[SPARK-31692][SQL] Pass hadoop confs specifed via Spark confs to URLStreamHandlerfactory #28516

karuppayya · 2020-05-12T22:22:28Z

What changes were proposed in this pull request?

Pass hadoop confs specifed via Spark confs to URLStreamHandlerfactory

Why are the changes needed?

BEFORE

➜  spark git:(SPARK-31692) ✗ ./bin/spark-shell --conf spark.hadoop.fs.file.impl=org.apache.hadoop.fs.RawLocalFileSystem

scala> spark.sharedState
res0: org.apache.spark.sql.internal.SharedState = org.apache.spark.sql.internal.SharedState@5793cd84

scala> new java.net.URL("file:///tmp/1.txt").openConnection.getInputStream
res1: java.io.InputStream = org.apache.hadoop.fs.ChecksumFileSystem$FSDataBoundedInputStream@22846025

scala> import org.apache.hadoop.fs._
import org.apache.hadoop.fs._

scala>  FileSystem.get(new Path("file:///tmp/1.txt").toUri, spark.sparkContext.hadoopConfiguration)
res2: org.apache.hadoop.fs.FileSystem = org.apache.hadoop.fs.LocalFileSystem@5a930c03

AFTER

➜  spark git:(SPARK-31692) ✗ ./bin/spark-shell --conf spark.hadoop.fs.file.impl=org.apache.hadoop.fs.RawLocalFileSystem

scala> spark.sharedState
res0: org.apache.spark.sql.internal.SharedState = org.apache.spark.sql.internal.SharedState@5c24a636

scala> new java.net.URL("file:///tmp/1.txt").openConnection.getInputStream
res1: java.io.InputStream = org.apache.hadoop.fs.FSDataInputStream@2ba8f528

scala> import org.apache.hadoop.fs._
import org.apache.hadoop.fs._

scala>  FileSystem.get(new Path("file:///tmp/1.txt").toUri, spark.sparkContext.hadoopConfiguration)
res2: org.apache.hadoop.fs.FileSystem = LocalFS

scala>  FileSystem.get(new Path("file:///tmp/1.txt").toUri, spark.sparkContext.hadoopConfiguration).getClass
res3: Class[_ <: org.apache.hadoop.fs.FileSystem] = class org.apache.hadoop.fs.RawLocalFileSystem

The type of FileSystem object created(you can check the last statement in the above snippets) in the above two cases are different, which should not have been the case

Does this PR introduce any user-facing change?

No

How was this patch tested?

Tested locally.
Added Unit test

sql/core/src/test/scala/org/apache/spark/sql/internal/SharedStateSuite.scala

sql/core/src/main/scala/org/apache/spark/sql/internal/SharedState.scala

dongjoon-hyun · 2020-05-12T22:52:33Z

BTW, thank you for your first contribution, @karuppayya .

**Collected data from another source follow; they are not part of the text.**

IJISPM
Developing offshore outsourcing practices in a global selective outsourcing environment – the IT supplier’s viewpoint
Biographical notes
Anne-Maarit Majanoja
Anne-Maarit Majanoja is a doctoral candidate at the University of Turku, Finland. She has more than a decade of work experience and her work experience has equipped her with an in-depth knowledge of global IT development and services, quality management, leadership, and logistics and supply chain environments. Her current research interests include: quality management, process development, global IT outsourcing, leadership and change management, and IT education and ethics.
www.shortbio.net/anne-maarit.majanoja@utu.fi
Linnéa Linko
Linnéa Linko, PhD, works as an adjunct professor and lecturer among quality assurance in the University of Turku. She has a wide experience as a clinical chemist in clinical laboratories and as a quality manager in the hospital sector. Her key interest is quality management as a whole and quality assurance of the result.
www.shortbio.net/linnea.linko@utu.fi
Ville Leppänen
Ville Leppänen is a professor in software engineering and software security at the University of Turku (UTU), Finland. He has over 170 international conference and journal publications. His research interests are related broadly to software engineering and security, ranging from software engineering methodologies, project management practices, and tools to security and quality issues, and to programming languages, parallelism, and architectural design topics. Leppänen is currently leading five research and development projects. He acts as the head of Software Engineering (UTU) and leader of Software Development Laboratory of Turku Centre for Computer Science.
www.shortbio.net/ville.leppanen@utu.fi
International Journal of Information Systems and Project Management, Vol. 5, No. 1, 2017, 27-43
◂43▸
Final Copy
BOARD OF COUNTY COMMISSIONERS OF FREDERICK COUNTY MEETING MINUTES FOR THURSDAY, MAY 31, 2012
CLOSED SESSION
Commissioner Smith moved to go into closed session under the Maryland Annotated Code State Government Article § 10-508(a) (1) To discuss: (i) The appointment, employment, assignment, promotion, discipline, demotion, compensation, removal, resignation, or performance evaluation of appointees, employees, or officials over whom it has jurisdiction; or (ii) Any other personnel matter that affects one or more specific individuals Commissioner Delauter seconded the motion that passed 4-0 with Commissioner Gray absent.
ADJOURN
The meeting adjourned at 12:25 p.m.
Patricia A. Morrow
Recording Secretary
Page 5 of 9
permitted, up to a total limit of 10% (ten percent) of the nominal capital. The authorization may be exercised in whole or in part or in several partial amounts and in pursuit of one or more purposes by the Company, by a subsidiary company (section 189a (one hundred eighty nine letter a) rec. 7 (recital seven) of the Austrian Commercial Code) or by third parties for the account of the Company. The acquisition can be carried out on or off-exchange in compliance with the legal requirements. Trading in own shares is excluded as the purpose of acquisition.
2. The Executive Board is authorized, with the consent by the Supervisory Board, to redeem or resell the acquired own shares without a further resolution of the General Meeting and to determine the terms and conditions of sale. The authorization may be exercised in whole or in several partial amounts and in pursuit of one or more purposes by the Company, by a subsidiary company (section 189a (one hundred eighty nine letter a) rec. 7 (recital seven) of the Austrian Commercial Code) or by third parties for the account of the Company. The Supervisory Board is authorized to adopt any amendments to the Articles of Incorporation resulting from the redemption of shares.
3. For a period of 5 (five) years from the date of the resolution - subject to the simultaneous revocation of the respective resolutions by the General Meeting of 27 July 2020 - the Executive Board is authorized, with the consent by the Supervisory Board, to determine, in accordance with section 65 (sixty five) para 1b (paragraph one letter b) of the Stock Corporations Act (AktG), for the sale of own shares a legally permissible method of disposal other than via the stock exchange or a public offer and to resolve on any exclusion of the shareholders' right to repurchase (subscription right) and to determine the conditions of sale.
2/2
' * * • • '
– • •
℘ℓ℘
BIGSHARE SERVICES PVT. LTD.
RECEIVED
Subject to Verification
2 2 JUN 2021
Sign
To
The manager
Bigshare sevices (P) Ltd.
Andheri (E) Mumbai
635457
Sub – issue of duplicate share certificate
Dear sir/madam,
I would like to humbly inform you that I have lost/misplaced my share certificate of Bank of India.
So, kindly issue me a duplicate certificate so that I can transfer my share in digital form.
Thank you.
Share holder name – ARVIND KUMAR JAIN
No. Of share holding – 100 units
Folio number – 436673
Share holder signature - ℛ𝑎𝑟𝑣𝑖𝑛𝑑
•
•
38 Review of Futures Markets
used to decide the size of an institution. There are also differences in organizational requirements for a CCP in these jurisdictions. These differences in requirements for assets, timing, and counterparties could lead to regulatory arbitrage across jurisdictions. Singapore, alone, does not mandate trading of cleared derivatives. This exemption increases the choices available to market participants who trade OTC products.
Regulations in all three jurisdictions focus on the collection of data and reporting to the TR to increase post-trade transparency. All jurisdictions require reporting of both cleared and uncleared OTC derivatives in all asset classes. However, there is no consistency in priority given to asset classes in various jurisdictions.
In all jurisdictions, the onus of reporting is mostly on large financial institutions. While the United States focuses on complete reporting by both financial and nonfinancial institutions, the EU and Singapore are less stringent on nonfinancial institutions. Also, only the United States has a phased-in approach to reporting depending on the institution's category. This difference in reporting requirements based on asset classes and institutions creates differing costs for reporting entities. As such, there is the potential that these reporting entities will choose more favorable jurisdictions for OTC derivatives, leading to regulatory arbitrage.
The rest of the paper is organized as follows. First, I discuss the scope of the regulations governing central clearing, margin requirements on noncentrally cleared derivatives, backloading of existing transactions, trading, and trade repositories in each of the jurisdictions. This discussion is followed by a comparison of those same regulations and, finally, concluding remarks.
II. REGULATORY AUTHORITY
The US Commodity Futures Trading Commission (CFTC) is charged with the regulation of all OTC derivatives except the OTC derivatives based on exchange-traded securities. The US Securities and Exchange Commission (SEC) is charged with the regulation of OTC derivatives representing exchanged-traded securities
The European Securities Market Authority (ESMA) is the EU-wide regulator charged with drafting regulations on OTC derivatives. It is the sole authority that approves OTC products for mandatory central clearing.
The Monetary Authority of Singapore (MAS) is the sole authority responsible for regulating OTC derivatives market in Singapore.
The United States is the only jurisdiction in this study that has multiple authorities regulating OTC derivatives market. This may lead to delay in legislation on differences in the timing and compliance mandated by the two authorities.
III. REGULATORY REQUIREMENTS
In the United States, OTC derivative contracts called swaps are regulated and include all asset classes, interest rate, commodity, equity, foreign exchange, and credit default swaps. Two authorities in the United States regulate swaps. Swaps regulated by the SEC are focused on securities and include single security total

sql/core/src/test/scala/org/apache/spark/sql/internal/SharedStateSuite.scala

dongjoon-hyun · 2020-05-13T09:41:26Z

ok to test

SparkQA · 2020-05-13T15:26:13Z

Test build #122584 has finished for PR 28516 at commit 86f121b.

This patch passes all tests.
This patch merges cleanly.
This patch adds no public classes.

dongjoon-hyun · 2020-05-13T20:40:57Z

Thank you for updating, but the following is insufficient.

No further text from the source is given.